Las Vegas, NV | Aug 3-8, 2019

If you’re attending Black Hat, be sure to attend this talk by Red Canary and our partner Endgame!

Fantastic Red Team Attacks and How to Find Them

Adversaries are increasingly adopting red team techniques that can be difficult to observe with common security tools. However, by testing your security architecture with simulated attacks, defenders have the opportunity examine the behavioral context around the threat, which could reveal distinct opportunities for detection and prevention.

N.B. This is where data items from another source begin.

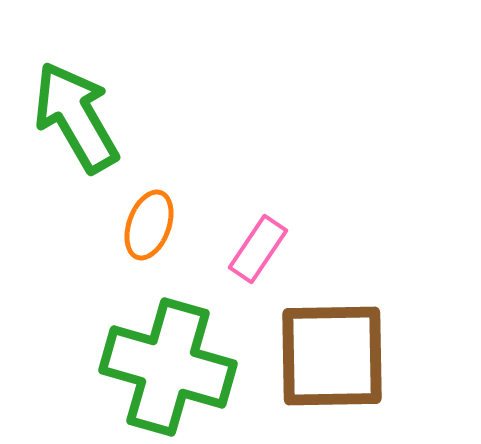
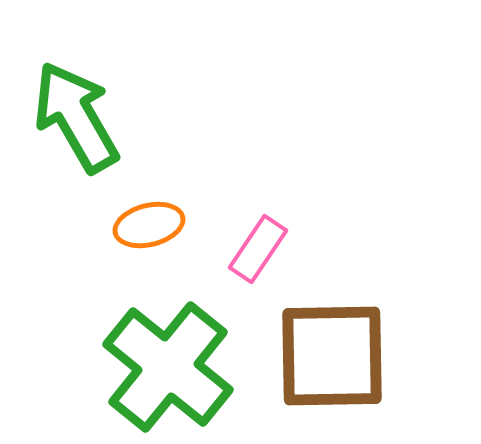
orange ellipse: rotated 56 degrees clockwise
green cross: rotated 23 degrees clockwise
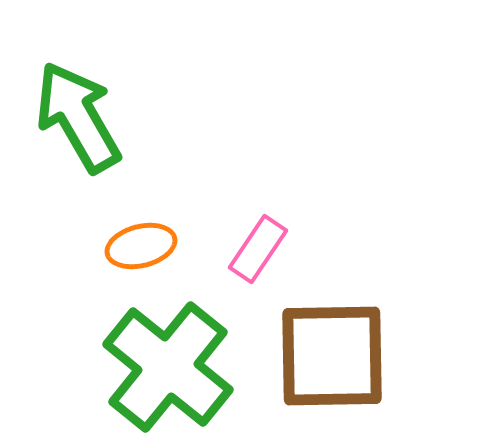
green arrow: moved 2 px right
orange ellipse: moved 8 px left, 21 px down
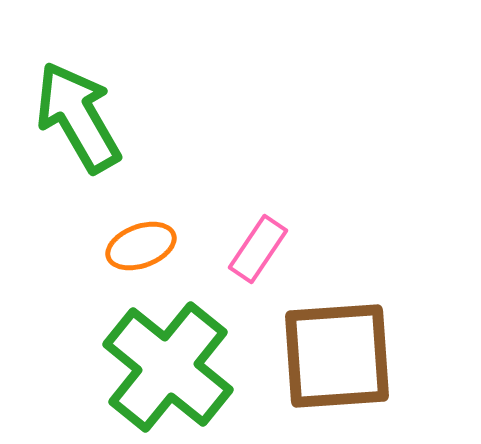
orange ellipse: rotated 6 degrees counterclockwise
brown square: moved 5 px right; rotated 3 degrees counterclockwise
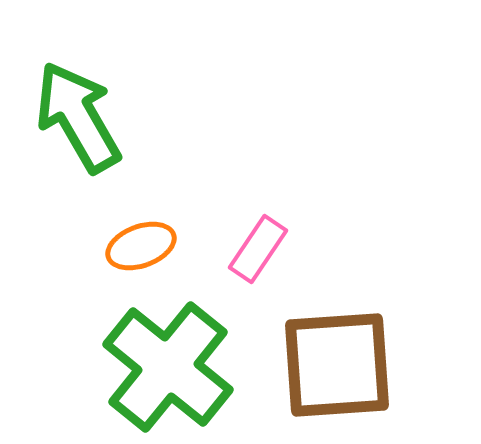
brown square: moved 9 px down
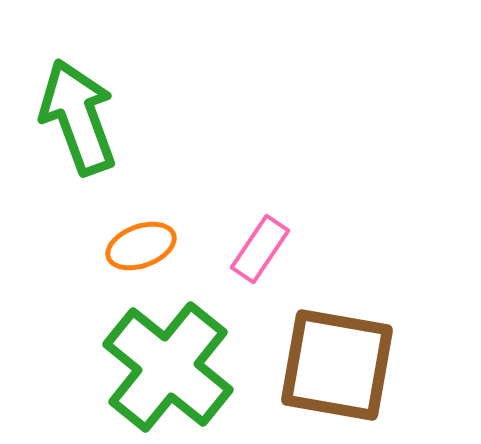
green arrow: rotated 10 degrees clockwise
pink rectangle: moved 2 px right
brown square: rotated 14 degrees clockwise
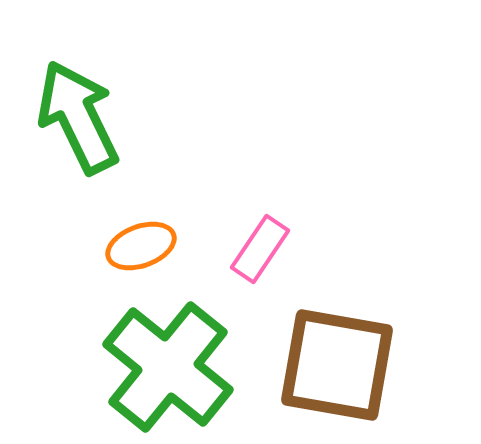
green arrow: rotated 6 degrees counterclockwise
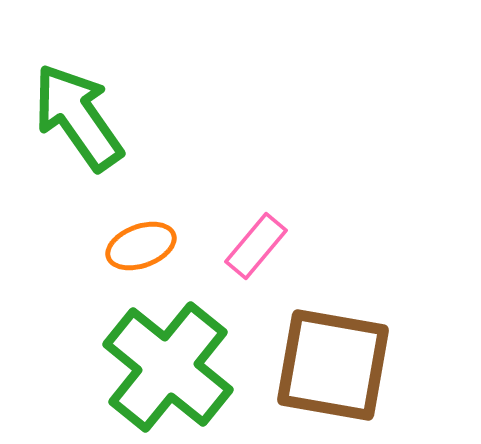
green arrow: rotated 9 degrees counterclockwise
pink rectangle: moved 4 px left, 3 px up; rotated 6 degrees clockwise
brown square: moved 4 px left
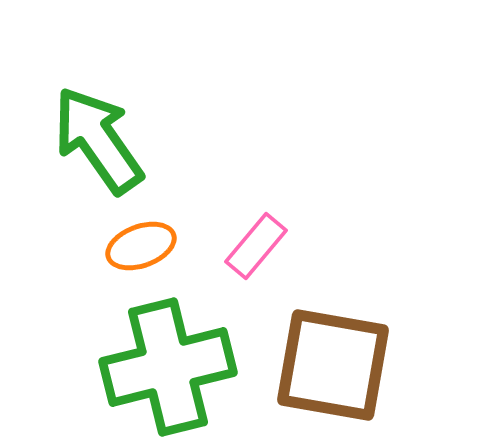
green arrow: moved 20 px right, 23 px down
green cross: rotated 37 degrees clockwise
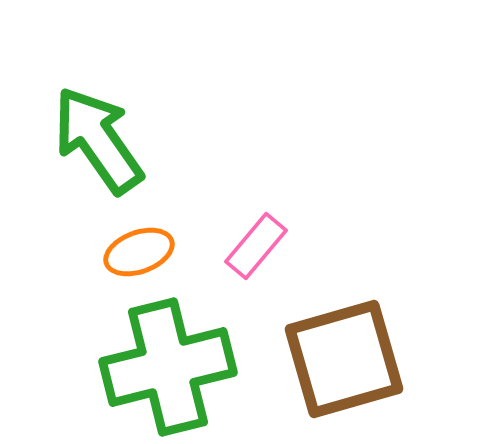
orange ellipse: moved 2 px left, 6 px down
brown square: moved 11 px right, 6 px up; rotated 26 degrees counterclockwise
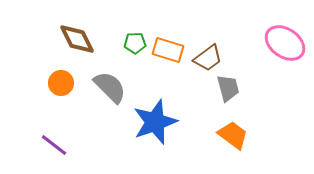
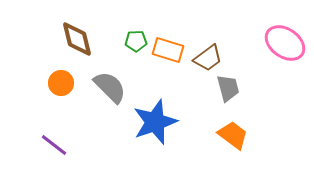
brown diamond: rotated 12 degrees clockwise
green pentagon: moved 1 px right, 2 px up
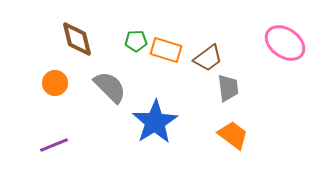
orange rectangle: moved 2 px left
orange circle: moved 6 px left
gray trapezoid: rotated 8 degrees clockwise
blue star: rotated 12 degrees counterclockwise
purple line: rotated 60 degrees counterclockwise
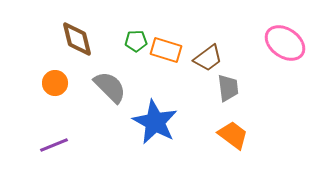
blue star: rotated 12 degrees counterclockwise
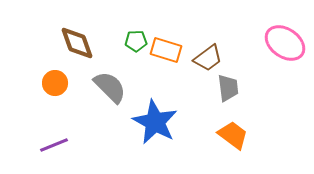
brown diamond: moved 4 px down; rotated 6 degrees counterclockwise
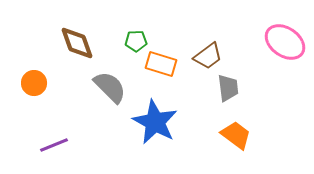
pink ellipse: moved 1 px up
orange rectangle: moved 5 px left, 14 px down
brown trapezoid: moved 2 px up
orange circle: moved 21 px left
orange trapezoid: moved 3 px right
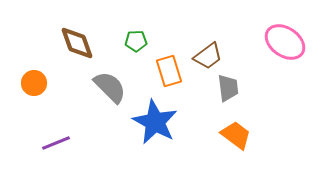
orange rectangle: moved 8 px right, 7 px down; rotated 56 degrees clockwise
purple line: moved 2 px right, 2 px up
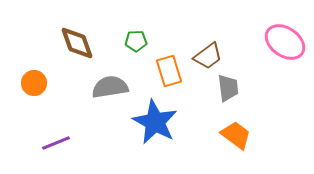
gray semicircle: rotated 54 degrees counterclockwise
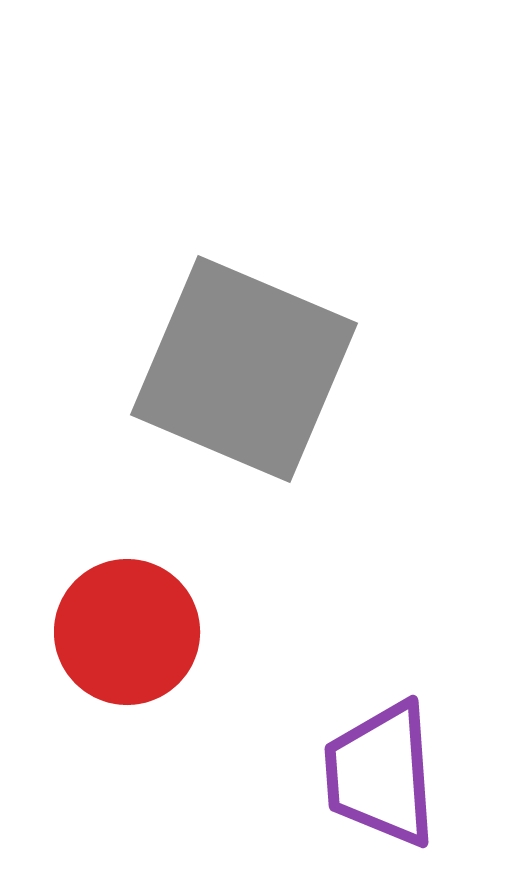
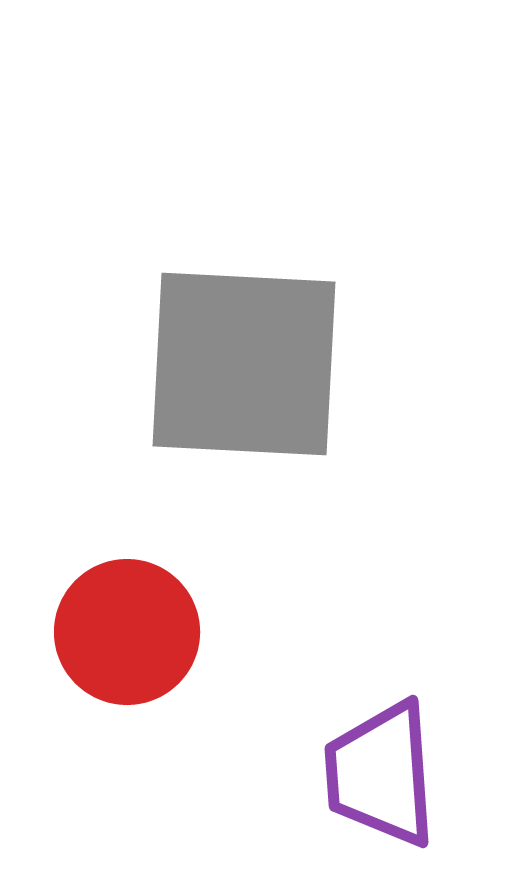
gray square: moved 5 px up; rotated 20 degrees counterclockwise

In this talk, Casey Smith of Red Canary and Endgame’s Ross Wolf will demonstrate how security teams can use testing platforms like Atomic Red Team to observe discreet attack techniques. They’ll then use Event Query Language to examine the endpoint telemetry generated by these tests to show how you can build security controls around techniques that are typically difficult to detect.

Casey Smith
Director of Applied Research
Casey leads research and testing efforts at Red Canary, continually working to understand and evaluate the limits of defensive systems. He led the development of Atomic Red Team, an open-source testing platform that security teams can use to assess detection coverage.
Ross Wolf
Senior Threat Researcher, Endgame
Ross Wolf is a researcher at Endgame, where he creates solutions to simplify detecting adversarial behavior in endpoint data. Ross was previously an engineer at MITRE and has contributed to ATT&CK and the Cyber Analytics Repository. He was recently co-granted a patent for CALDERA, a project which automated post-compromise adversary emulation.